1 Mayıs 2013 Çarşamba

GÖÇMEN KAHVESİ

Aslında ben bu yazımda size “göçmen kahvesi”ni anlatacaktım ama bizim girizgah oldu konunun tam göbeği. Neyse affınıza sığınıyor ve sadede yani başlığa geliyorum.

Bu anlatacağım göçmen kahvesinin sahipleri Bulgaristan göçmenleri. Hani şu bizim Şumnu’nun, Kırcaali’nin kızancıkları yani.

Balkan göçmenlerinin kahve tiryakiliğini bilmeyenimiz yok gibidir. Halk arasında “neskafe” genel adıyla bilinen hazır kahveyi, Bulgaristan göçmenlerimiz genelde olduğu gibi, öyle suyu kaynatıp, süt ya da süt tozu ilave edip, üzerine hazır kahveyi de ilave ederek yapmazlar. İşi bilenlerin, yazının sonunu getiremeden mutfağa koştuklarını görüyorum buradan. Lütfen efendim, bari yazımı sonuna dek okuyunuz. Belli mi olur, belki de yanlış bir şeyler söyleyiverir, güzelim göçmen kahvesinin tadını kaçırırım.
Bir fincanın içine tercih edildiği miktarda hazır kahve konulur. Yine tercih edildiği ölçüde toz şeker ilave edilir. Hemen birkaç damla su, kahve-şeker karışımının üzerine damlatılır ve çay kaşığı yardımıyla karıştırılmaya başlanır. Köpüksü bir krema elde edilene kadar ki bu süre birkaç dakikanızı alacaktır, karıştırılmaya devam edilir.

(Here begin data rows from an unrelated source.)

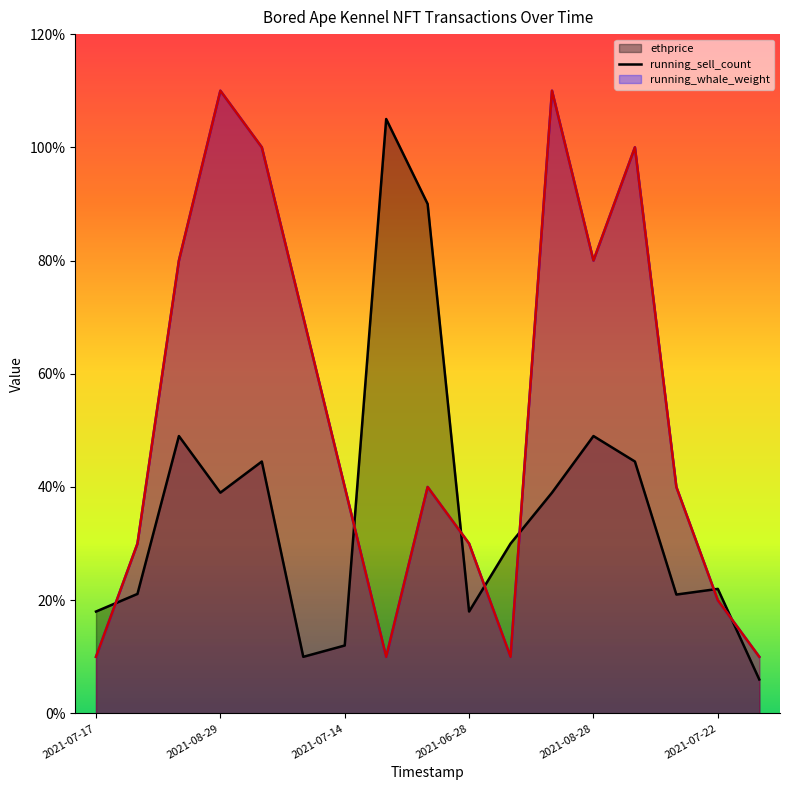

How many data points in running_whale_weight line are above 4?

7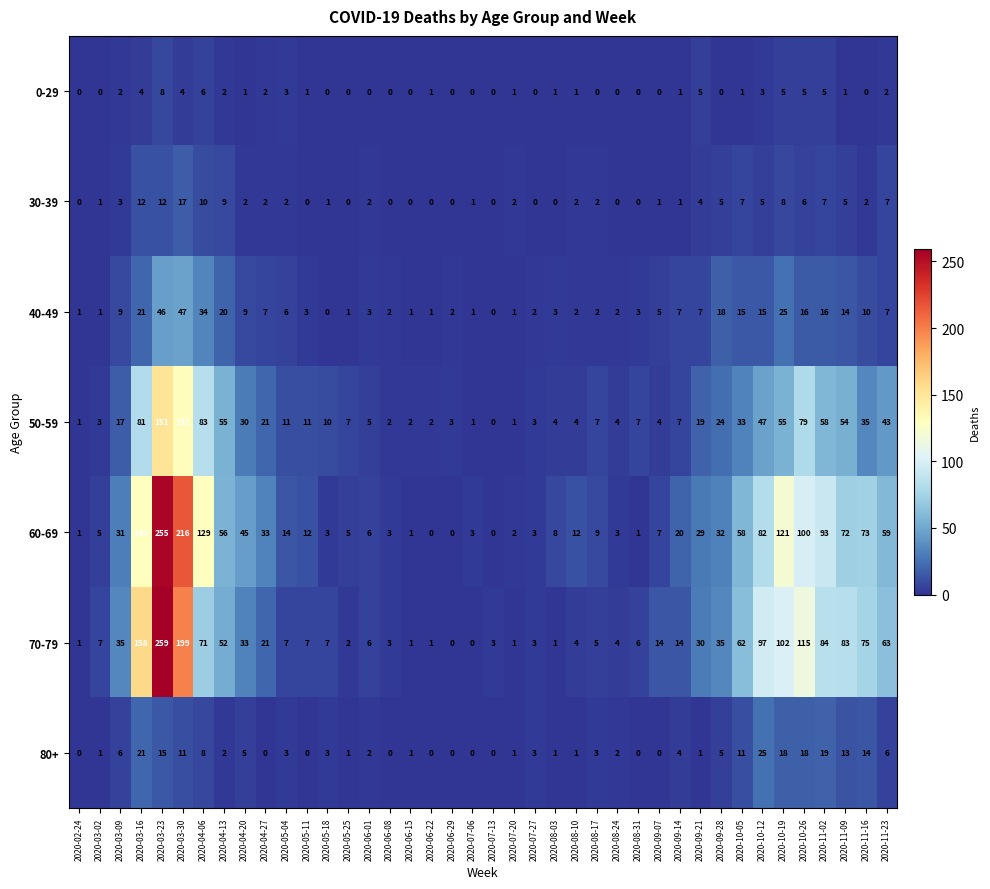

Where does the 30-39 series first go above 2?

2020-03-09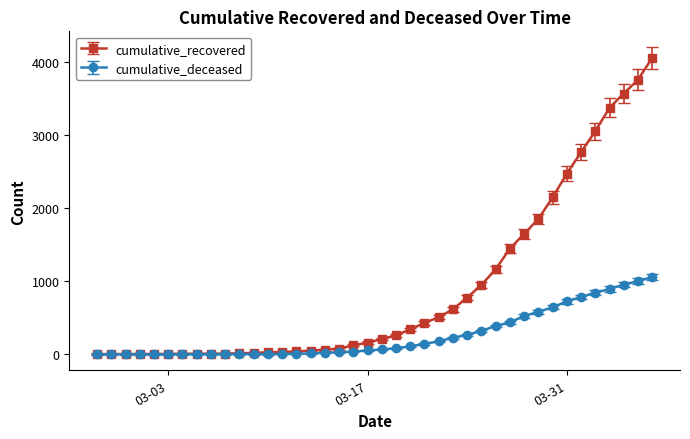

List the series in order of their overall mean, lowest first.

cumulative_deceased, cumulative_recovered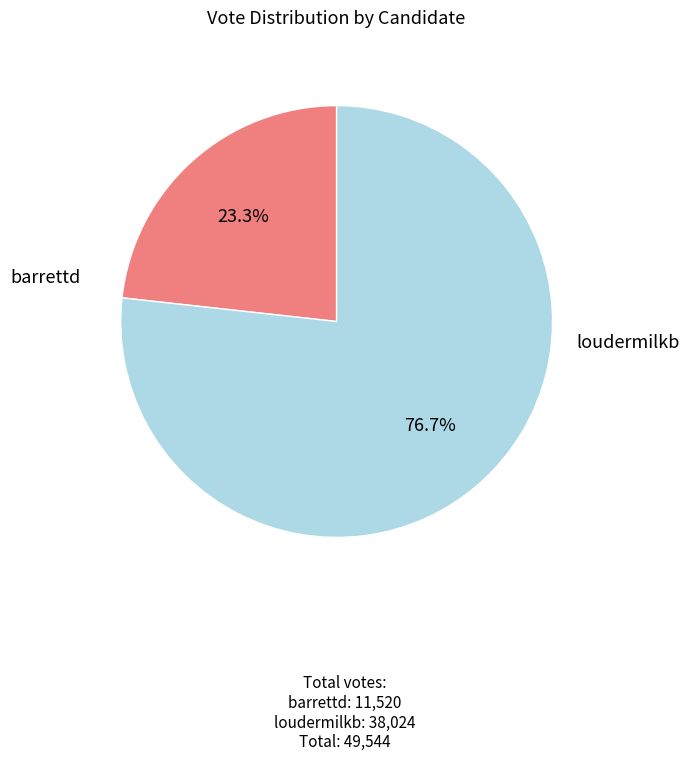

Count the number of slices in the pie.

2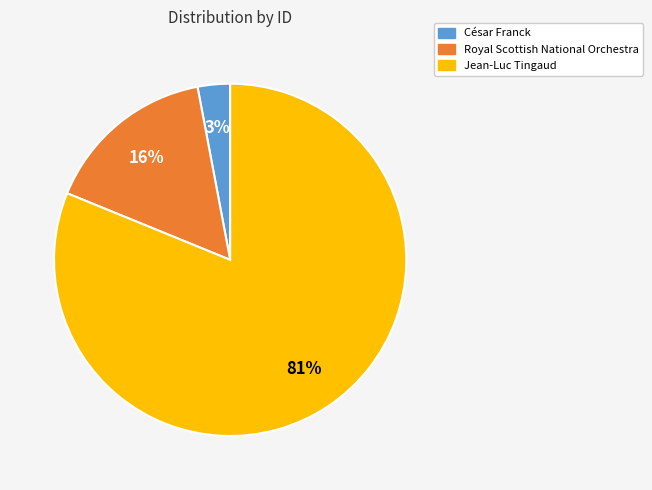

What is the smallest slice in the pie chart?

César Franck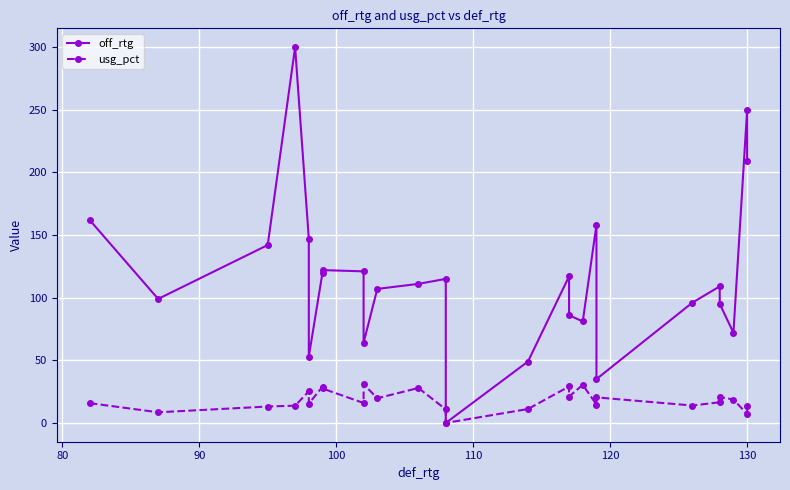

True or false: usg_pct and off_rtg intersect in this chart.

False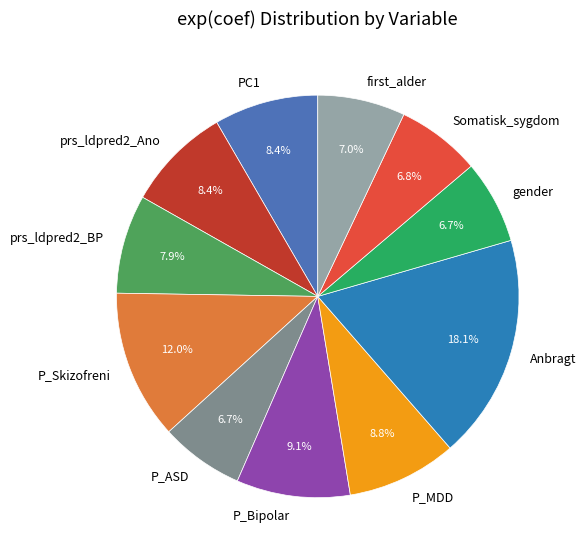

What is the largest slice in the pie chart?

Anbragt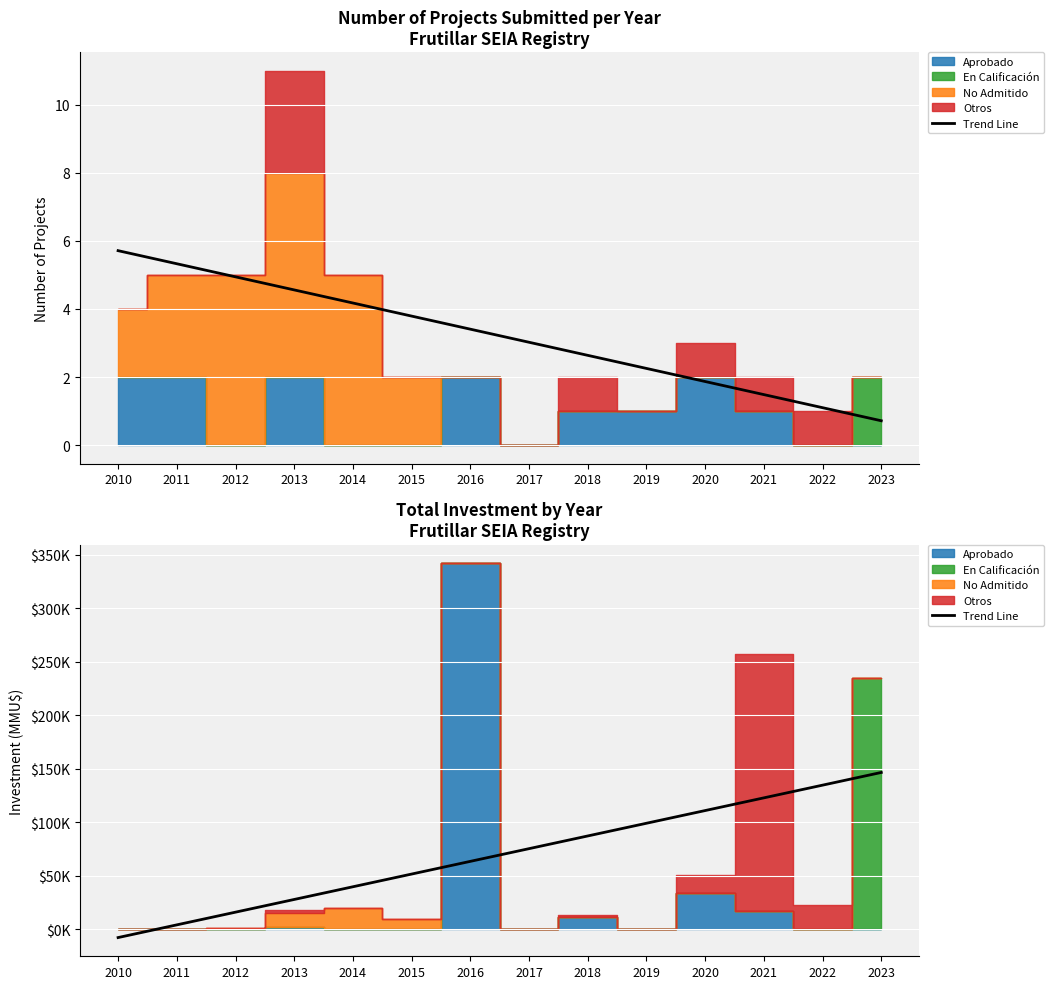

What is the smallest value displayed?

-7606.7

Cezvede, süt kaynatılır ve boş fincanlara konulur. Sütün üzerine de, elde ettiğimiz köpüksü krema ilave edilir. Fincan tabağının yanında bir çay kaşığı ile servise hazır hale gelir. Bu çay kaşığı, kahveyi içenlerin, arzu ederlerse üzerindeki kremayı kaşıkla da tadabilmeleri içindir.


Evet, artık mutfağınıza koşturup, göçmen kahvelerinizi hazırlayabilirsiniz. Yalnız sakın ola ki sıkılıp da karıştırma işinden ödün vermeyiniz. Köpüksü kremayı elde edemeden göçmen kahvesinin tadına varabilmeniz mümkün değildir zira.